(Extracted page text data)
[Start of section]

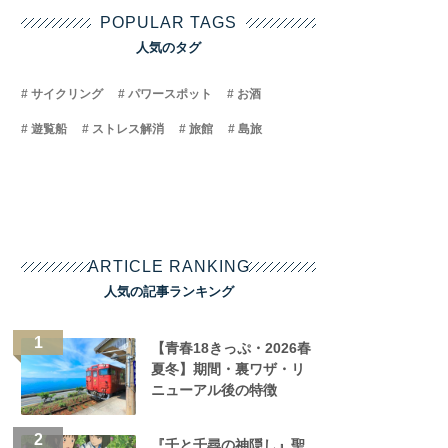
POPULAR TAGS
人気のタグ
サイクリング
パワースポット
お酒
遊覧船
ストレス解消
旅館
島旅
ARTICLE RANKING
人気の記事ランキング
【青春18きっぷ・2026春
夏冬】期間・裏ワザ・リ
ニューアル後の特徴
『千と千尋の神隠し』聖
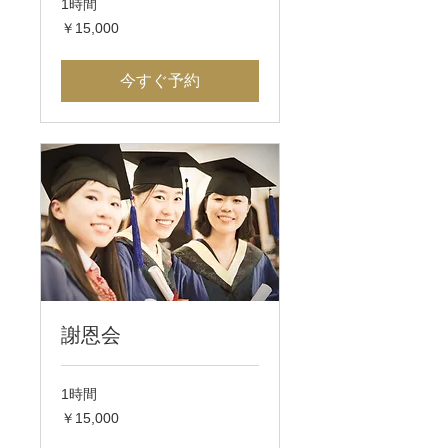
1時間
15,000
￥15,000
円
今すぐ予約
謝恩会
1時間
15,000
￥15,000
円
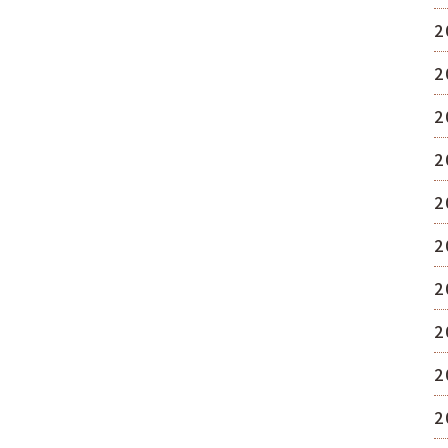
2
2
2
2
2
2
2
2
2
2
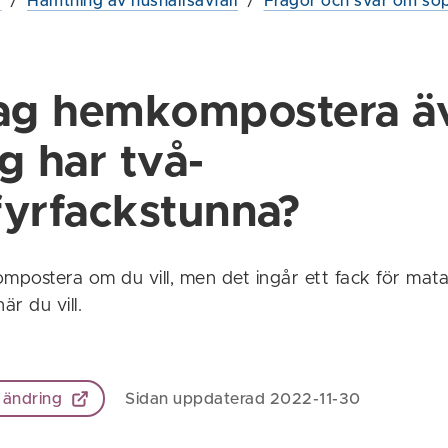
g
/
Hämtning av hushållsavfall
/
Frågor och svar om so
jag hemkompostera ä
g har två-
 fyrfackstunna?
postera om du vill, men det ingår ett fack för mata
r du vill.
 ändring
Sidan uppdaterad 2022-11-30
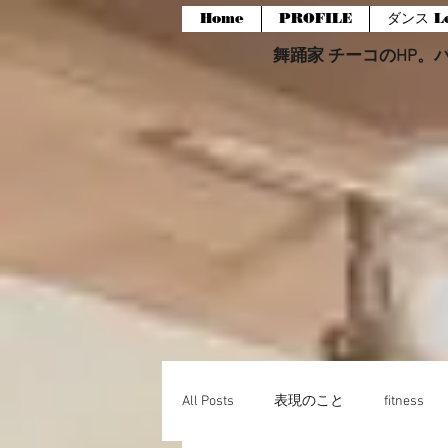
Home
PROFILE
ダンス Le
舞踊家 チーコのHP。バー
All Posts
表現のこと
fitness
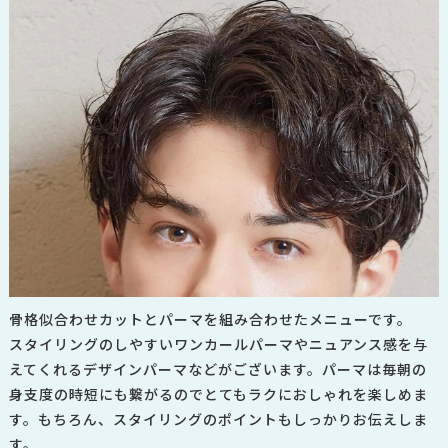
骨格似合わせカットとパーマを組み合わせたメニューです。
スタイリングのしやすいワンカールパーマやニュアンス感を与
えてくれるデザインパーマなどがございます。
パーマは毎朝の
身支度の時短にも繋がるのでとてもラクにおしゃれを楽しめま
す。もちろん、スタイリングのポイントもしっかりお伝えしま
す。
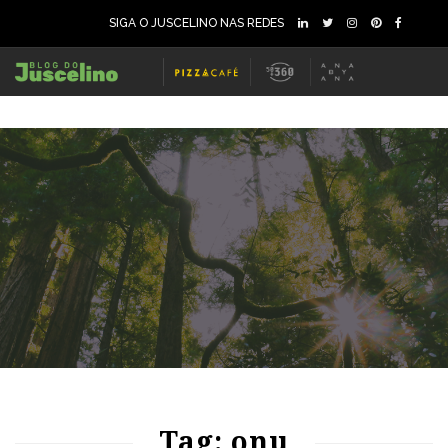
SIGA O JUSCELINO NAS REDES
66
1124
0
66
1328
0
Tag: onu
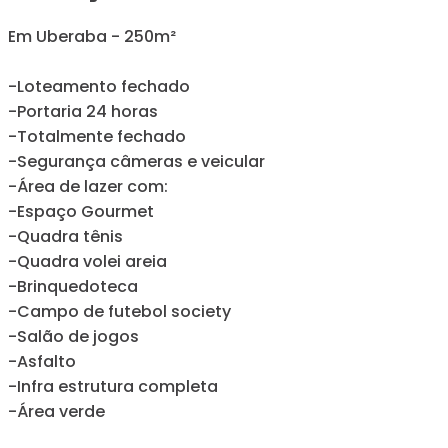
Em Uberaba - 250m²
-Loteamento fechado
-Portaria 24 horas
-Totalmente fechado
-Segurança câmeras e veicular
-Área de lazer com:
-Espaço Gourmet
-Quadra tênis
-Quadra volei areia
-Brinquedoteca
-Campo de futebol society
-Salão de jogos
-Asfalto
-Infra estrutura completa
-Área verde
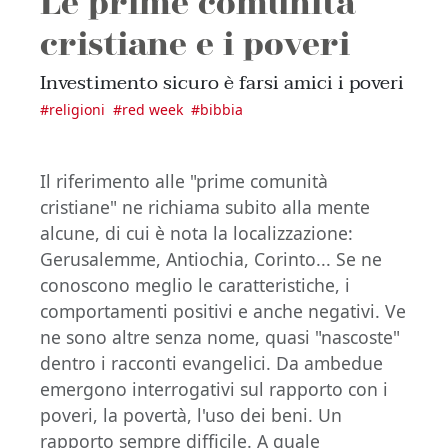
Le prime comunità
cristiane e i poveri
Investimento sicuro è farsi amici i poveri
#
religioni
#
red week
#
bibbia
Il riferimento alle "prime comunità
cristiane" ne richiama subito alla mente
alcune, di cui è nota la localizzazione:
Gerusalemme, Antiochia, Corinto... Se ne
conoscono meglio le caratteristiche, i
comportamenti positivi e anche negativi. Ve
ne sono altre senza nome, quasi "nascoste"
dentro i racconti evangelici. Da ambedue
emergono interrogativi sul rapporto con i
poveri, la povertà, l'uso dei beni. Un
rapporto sempre difficile. A quale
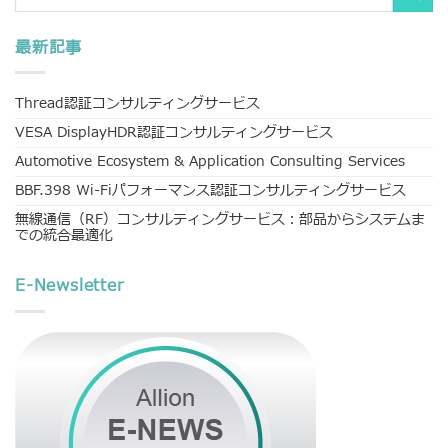
最新記事
Thread認証コンサルティングサービス
VESA DisplayHDR認証コンサルティングサービス
Automotive Ecosystem & Application Consulting Services
BBF.398 Wi-Fiパフォーマンス認証コンサルティングサービス
無線通信（RF）コンサルティングサービス：部品からシステムま
での統合最適化
E-Newsletter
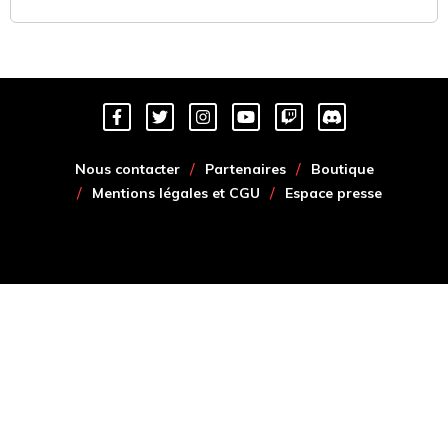
Nous contacter
Partenaires
Boutique
Mentions légales et CGU
Espace presse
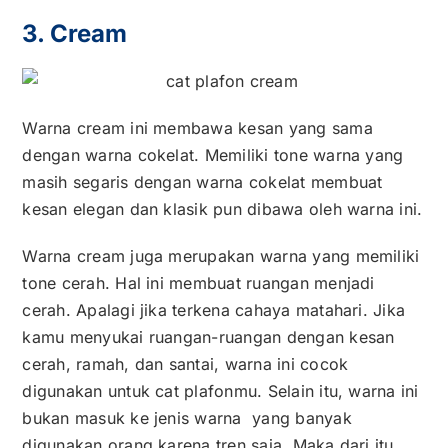
3. Cream
Warna cream ini membawa kesan yang sama
dengan warna cokelat. Memiliki tone warna yang
masih segaris dengan warna cokelat membuat
kesan elegan dan klasik pun dibawa oleh warna ini.
Warna cream juga merupakan warna yang memiliki
tone cerah. Hal ini membuat ruangan menjadi
cerah. Apalagi jika terkena cahaya matahari. Jika
kamu menyukai ruangan-ruangan dengan kesan
cerah, ramah, dan santai, warna ini cocok
digunakan untuk cat plafonmu. Selain itu, warna ini
bukan masuk ke jenis warna yang banyak
digunakan orang karena tren saja. Maka dari itu,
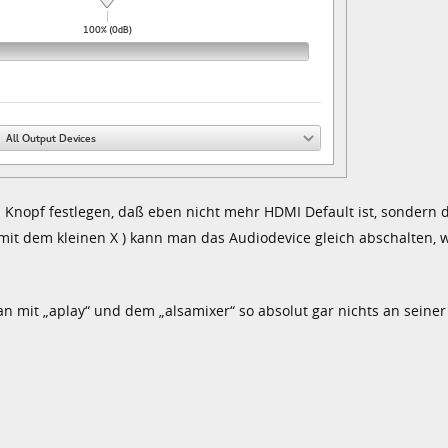
Knopf festlegen, daß eben nicht mehr HDMI Default ist, sondern d
t dem kleinen X ) kann man das Audiodevice gleich abschalten, w
n mit „aplay“ und dem „alsamixer“ so absolut gar nichts an seiner 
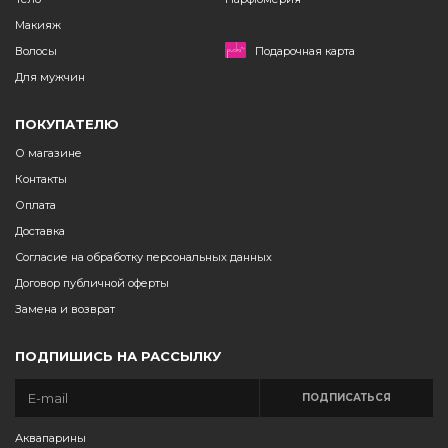
Макияж
Волосы
Подарочная карта
Для мужчин
ПОКУПАТЕЛЮ
О магазине
Контакты
Оплата
Доставка
Согласие на обработку персональных данных
Договор публичной оферты
Замена и возврат
ПОДПИШИСЬ НА РАССЫЛКУ
ПОДПИСАТЬСЯ
Аквапарины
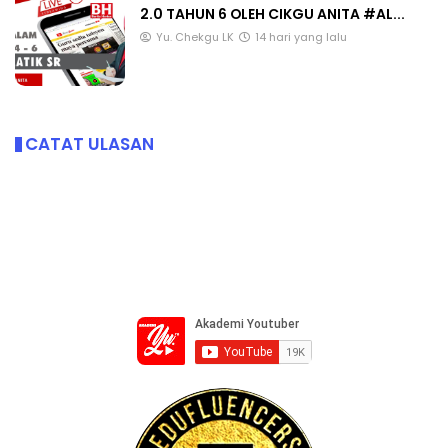
2.0 TAHUN 6 OLEH CIKGU ANITA #AL...
Yu. Chekgu LK
14 hari yang lalu
CATAT ULASAN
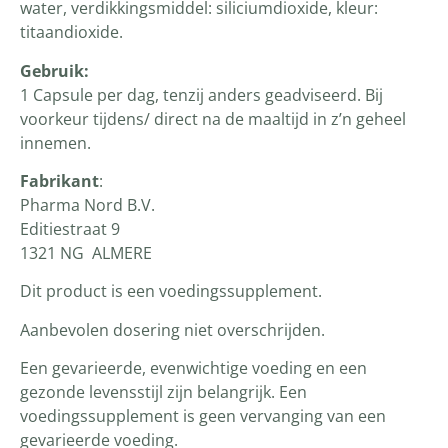
water, verdikkingsmiddel: siliciumdioxide, kleur:
titaandioxide.
Gebruik:
1 Capsule per dag, tenzij anders geadviseerd. Bij
voorkeur tijdens/ direct na de maaltijd in z’n geheel
innemen.
Fabrikant
:
Pharma Nord B.V.
Editiestraat 9
1321 NG ALMERE
Dit product is een voedingssupplement.
Aanbevolen dosering niet overschrijden.
Een gevarieerde, evenwichtige voeding en een
gezonde levensstijl zijn belangrijk. Een
voedingssupplement is geen vervanging van een
gevarieerde voeding.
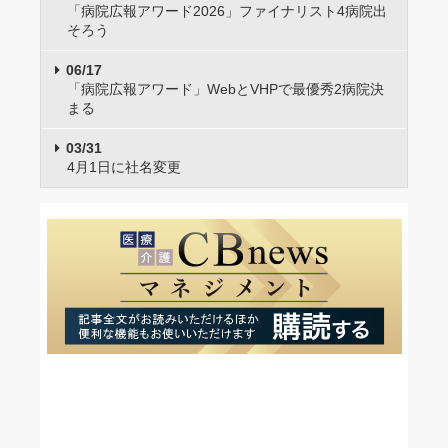
「病院広報アワード2026」ファイナリスト4病院出
そろう
06/17
「病院広報アワード」WebとVHPで最優秀2病院決
まる
03/31
4月1日に社名変更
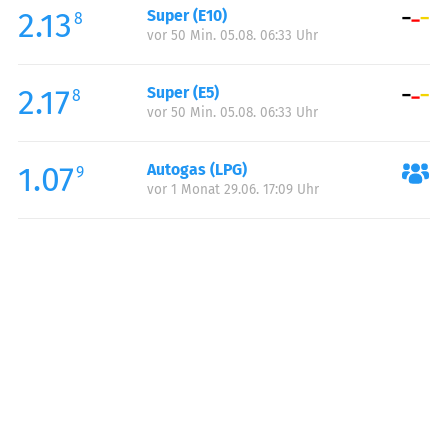
2.13
Super (E10)
Samstag:
00:00-24:00
8
vor 50 Min. 05.08. 06:33 Uhr
Sonntag:
00:00-24:00
2.17
Super (E5)
8
vor 50 Min. 05.08. 06:33 Uhr
1.07
Autogas (LPG)
9
vor 1 Monat 29.06. 17:09 Uhr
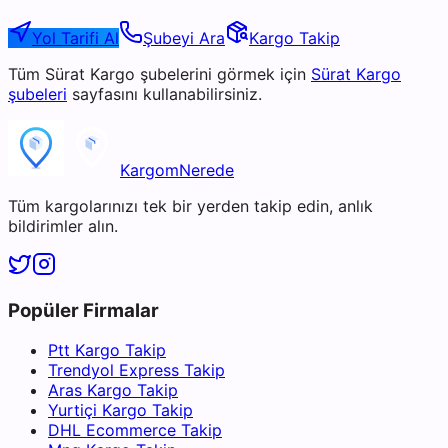
Yol Tarifi Al
Şubeyi Ara
Kargo Takip
Tüm
Sürat Kargo
şubelerini görmek için
Sürat Kargo
şubeleri
sayfasını kullanabilirsiniz.
KargomNerede
Tüm kargolarınızı tek bir yerden takip edin, anlık
bildirimler alın.
Popüler Firmalar
Ptt Kargo Takip
Trendyol Express Takip
Aras Kargo Takip
Yurtiçi Kargo Takip
DHL Ecommerce Takip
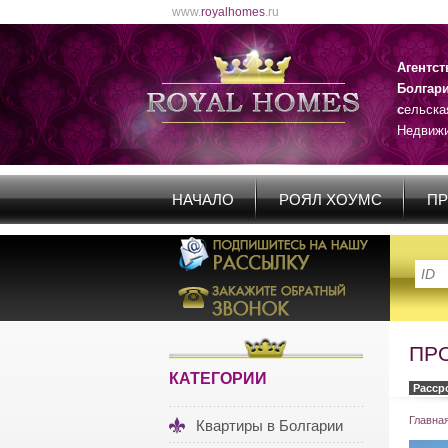
www.
royalhomes
.ru
Агентс
Болгар
с
ельска
Недвижи
НАЧАЛО
РОЯЛ ХОУМС
ПР
ПРО
КАТЕГОРИИ
Расср
Главна
Квартиры в Болгарии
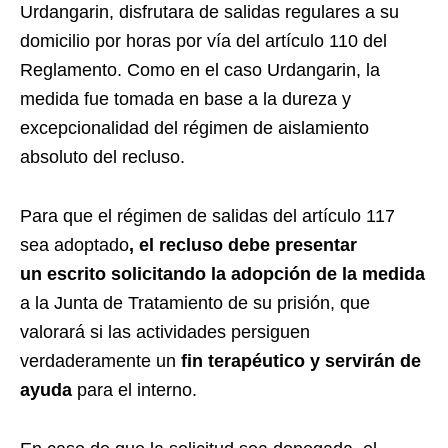
Urdangarin, disfrutara de salidas regulares a su
domicilio por horas por vía del artículo 110 del
Reglamento. Como en el caso Urdangarin, la
medida fue tomada en base a la dureza y
excepcionalidad del régimen de aislamiento
absoluto del recluso.
Para que el régimen de salidas del artículo 117
sea adoptado
, el recluso debe presentar
un escrito solicitando la adopción de la medida
a la Junta de Tratamiento de su prisión, que
valorará si las actividades persiguen
verdaderamente un
fin terapéutico y servirán de
ayuda
para el interno.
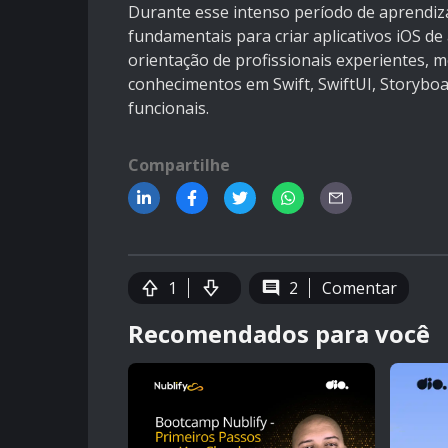
Durante esse intenso período de aprendiza
fundamentais para criar aplicativos iOS de 
orientação de profissionais experientes,
conhecimentos em Swift, SwiftUI, Storyboar
funcionais.
Compartilhe
1
2
Comentar
Recomendados para você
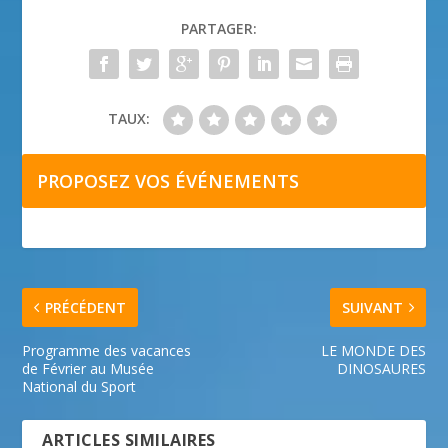
PARTAGER:
TAUX:
PROPOSEZ VOS ÉVÉNEMENTS
PRÉCÉDENT
SUIVANT
Programme des vacances
LE MONDE DES
de Février au Musée
DINOSAURES
National du Sport
ARTICLES SIMILAIRES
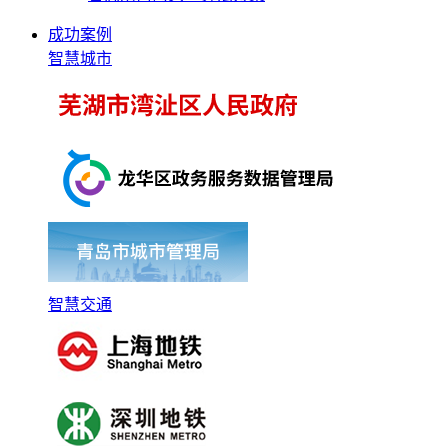
成功案例
智慧城市
智慧交通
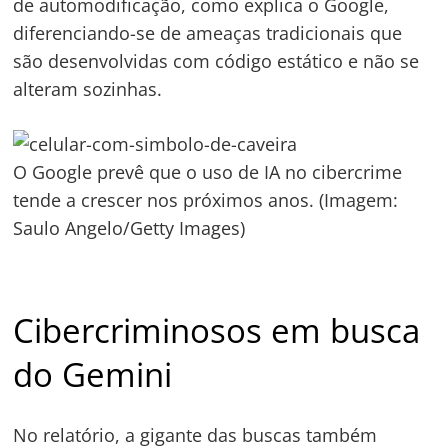
de automodificação, como explica o Google,
diferenciando-se de ameaças tradicionais que
são desenvolvidas com código estático e não se
alteram sozinhas.
O Google prevê que o uso de IA no cibercrime
tende a crescer nos próximos anos. (Imagem:
Saulo Angelo/Getty Images)
Cibercriminosos em busca
do Gemini
No relatório, a gigante das buscas também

[End of section]

[REQUIRED WORK]:
The records above should be copied word for word, with the pictures left out.

[RESPONSE FOR THIS EXERCISE]:
POPULAR TAGS
人気のタグ
サイクリング
パワースポット
お酒
遊覧船
ストレス解消
旅館
島旅
ARTICLE RANKING
人気の記事ランキング
【青春18きっぷ・2026春
夏冬】期間・裏ワザ・リ
ニューアル後の特徴
『千と千尋の神隠し』聖
1時間
15,000
￥15,000
円
今すぐ予約
謝恩会
1時間
15,000
￥15,000
円
2
2
2
2
2
2
2
2
2
2
g
/
Hämtning av hushållsavfall
/
Frågor och svar om so
jag hemkompostera ä
g har två-
 fyrfackstunna?
postera om du vill, men det ingår ett fack för mata
r du vill.
 ändring
Sidan uppdaterad 2022-11-30
Home
PROFILE
ダンス Le
舞踊家 チーコのHP。バー
All Posts
表現のこと
fitness
骨格似合わせカットとパーマを組み合わせたメニューです。
スタイリングのしやすいワンカールパーマやニュアンス感を与
えてくれるデザインパーマなどがございます。
パーマは毎朝の
身支度の時短にも繋がるのでとてもラクにおしゃれを楽しめま
す。もちろん、スタイリングのポイントもしっかりお伝えしま
す。
SIGA O JUSCELINO NAS REDES
66
1124
0
66
1328
0
Tag: onu
Em Uberaba - 250m²
-Loteamento fechado
-Portaria 24 horas
-Totalmente fechado
-Segurança câmeras e veicular
-Área de lazer com:
-Espaço Gourmet
-Quadra tênis
-Quadra volei areia
-Brinquedoteca
-Campo de futebol society
-Salão de jogos
-Asfalto
-Infra estrutura completa
-Área verde
Le prime comunità
cristiane e i poveri
Investimento sicuro è farsi amici i poveri
#
religioni
#
red week
#
bibbia
Il riferimento alle "prime comunità
cristiane" ne richiama subito alla mente
alcune, di cui è nota la localizzazione:
Gerusalemme, Antiochia, Corinto... Se ne
conoscono meglio le caratteristiche, i
comportamenti positivi e anche negativi. Ve
ne sono altre senza nome, quasi "nascoste"
dentro i racconti evangelici. Da ambedue
emergono interrogativi sul rapporto con i
poveri, la povertà, l'uso dei beni. Un
rapporto sempre difficile. A quale
最新記事
Thread認証コンサルティングサービス
VESA DisplayHDR認証コンサルティングサービス
Automotive Ecosystem & Application Consulting Services
BBF.398 Wi-Fiパフォーマンス認証コンサルティングサービス
無線通信（RF）コンサルティングサービス：部品からシステムま
での統合最適化
E-Newsletter
Nous contacter
Partenaires
Boutique
Mentions légales et CGU
Espace presse
3. Cream
Warna cream ini membawa kesan yang sama
dengan warna cokelat. Memiliki tone warna yang
masih segaris dengan warna cokelat membuat
kesan elegan dan klasik pun dibawa oleh warna ini.
Warna cream juga merupakan warna yang memiliki
tone cerah. Hal ini membuat ruangan menjadi
cerah. Apalagi jika terkena cahaya matahari. Jika
kamu menyukai ruangan-ruangan dengan kesan
cerah, ramah, dan santai, warna ini cocok
digunakan untuk cat plafonmu. Selain itu, warna ini
bukan masuk ke jenis warna yang banyak
digunakan orang karena tren saja. Maka dari itu,
Knopf festlegen, daß eben nicht mehr HDMI Default ist, sondern d
t dem kleinen X ) kann man das Audiodevice gleich abschalten, w
n mit „aplay“ und dem „alsamixer“ so absolut gar nichts an seiner 
Макияж
Волосы
Подарочная карта
Для мужчин
ПОКУПАТЕЛЮ
О магазине
Контакты
Оплата
Доставка
Согласие на обработку персональных данных
Договор публичной оферты
Замена и возврат
ПОДПИШИСЬ НА РАССЫЛКУ
ПОДПИСАТЬСЯ
Аквапарины
2.0 TAHUN 6 OLEH CIKGU ANITA #AL...
Yu. Chekgu LK
14 hari yang lalu
CATAT ULASAN
water, verdikkingsmiddel: siliciumdioxide, kleur:
titaandioxide.
Gebruik:
1 Capsule per dag, tenzij anders geadviseerd. Bij
voorkeur tijdens/ direct na de maaltijd in z’n geheel
innemen.
Fabrikant
:
Pharma Nord B.V.
Editiestraat 9
1321 NG ALMERE
Dit product is een voedingssupplement.
Aanbevolen dosering niet overschrijden.
Een gevarieerde, evenwichtige voeding en een
gezonde levensstijl zijn belangrijk. Een
voedingssupplement is geen vervanging van een
gevarieerde voeding.
「病院広報アワード2026」ファイナリスト4病院出
そろう
06/17
「病院広報アワード」WebとVHPで最優秀2病院決
まる
03/31
4月1日に社名変更
2.13
Super (E10)
Samstag:
00:00-24:00
8
vor 50 Min. 05.08. 06:33 Uhr
Sonntag:
00:00-24:00
2.17
Super (E5)
8
vor 50 Min. 05.08. 06:33 Uhr
1.07
Autogas (LPG)
9
vor 1 Monat 29.06. 17:09 Uhr
Yol Tarifi Al
Şubeyi Ara
Kargo Takip
Tüm
Sürat Kargo
şubelerini görmek için
Sürat Kargo
şubeleri
sayfasını kullanabilirsiniz.
KargomNerede
Tüm kargolarınızı tek bir yerden takip edin, anlık
bildirimler alın.
Popüler Firmalar
Ptt Kargo Takip
Trendyol Express Takip
Aras Kargo Takip
Yurtiçi Kargo Takip
DHL Ecommerce Takip
www.
royalhomes
.ru
Агентс
Болгар
с
ельска
Недвижи
НАЧАЛО
РОЯЛ ХОУМС
ПР
ПРО
КАТЕГОРИИ
Расср
Главна
Квартиры в Болгарии
Urdangarin, disfrutara de salidas regulares a su
domicilio por horas por vía del artículo 110 del
Reglamento. Como en el caso Urdangarin, la
medida fue tomada en base a la dureza y
excepcionalidad del régimen de aislamiento
absoluto del recluso.
Para que el régimen de salidas del artículo 117
sea adoptado
, el recluso debe presentar
un escrito solicitando la adopción de la medida
a la Junta de Tratamiento de su prisión, que
valorará si las actividades persiguen
verdaderamente un
fin terapéutico y servirán de
ayuda
para el interno.
Durante esse intenso período de aprendiza
fundamentais para criar aplicativos iOS de 
orientação de profissionais experientes,
conhecimentos em Swift, SwiftUI, Storyboar
funcionais.
Compartilhe
1
2
Comentar
Recomendados para você
PARTAGER:
TAUX:
PROPOSEZ VOS ÉVÉNEMENTS
PRÉCÉDENT
SUIVANT
Programme des vacances
LE MONDE DES
de Février au Musée
DINOSAURES
National du Sport
ARTICLES SIMILAIRES
成功案例
智慧城市
智慧交通
de automodificação, como explica o Google,
diferenciando-se de ameaças tradicionais que
são desenvolvidas com código estático e não se
alteram sozinhas.
O Google prevê que o uso de IA no cibercrime
tende a crescer nos próximos anos. (Imagem:
Saulo Angelo/Getty Images)
Cibercriminosos em busca
do Gemini
No relatório, a gigante das buscas também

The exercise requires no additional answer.